SOURCE PASSAGE:
By 1790 they represented 1.7% of the free population of North Carolina, concentrated in the counties of Northampton, Halifax, Bertie, Granville, Craven, Robeson, and Hertford where they were about 5% of the free population [Heads of Families - North Carolina, 9-10].Note 9 In these counties most African American families were landowners, and several did exceptionally well.

Edward Carter was the fourth largest Dobbs County landowner with 23,292 acres in 1780 [L.P.46.1 in Journal of N.C. Genealogy XII:1664]. He was head of a Dobbs County household of 8 "other free," one white woman, and 20 slaves in 1790 [NC:137].Note 10 The Bunch, Chavis and Gibson families owned slaves and acquired over a thousand acres of land on both sides of the Roanoke River, and the Chavis and Gowen families acquired over a thousand acres in Granville County.

William Chavis, a "Negro" listed in the 8 October 1754 muster roll of Colonel William Eaton's Granville County Regiment, owned over a thousand acres of land, a lodging house frequented by whites, and 8 taxable slaves [Clark, Colonial Soldiers of the South, 716]. His son, Philip Chavis, also owned over a thousand acres of land, travelled between Granville, Northampton, and Robeson Counties, and lived for a while in Craven County, South Carolina.

COLLECTED DATA:
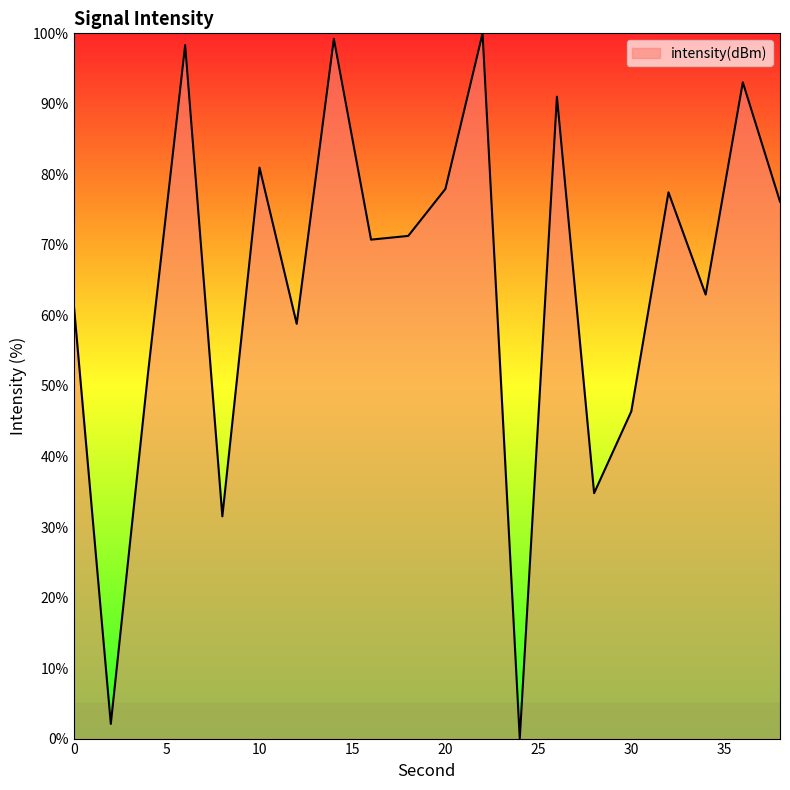

What is the difference between the maximum and minimum values?

100.0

PROBLEM DETAILS: From the passage on free African American landowners in North Carolina, write out word for word the part starting with "William Chavis, a" and going on through "County, South Carolina.".

RESULT FOR THIS TASK:
William Chavis, a "Negro" listed in the 8 October 1754 muster roll of Colonel William Eaton's Granville County Regiment, owned over a thousand acres of land, a lodging house frequented by whites, and 8 taxable slaves [Clark, Colonial Soldiers of the South, 716]. His son, Philip Chavis, also owned over a thousand acres of land, travelled between Granville, Northampton, and Robeson Counties, and lived for a while in Craven County, South Carolina.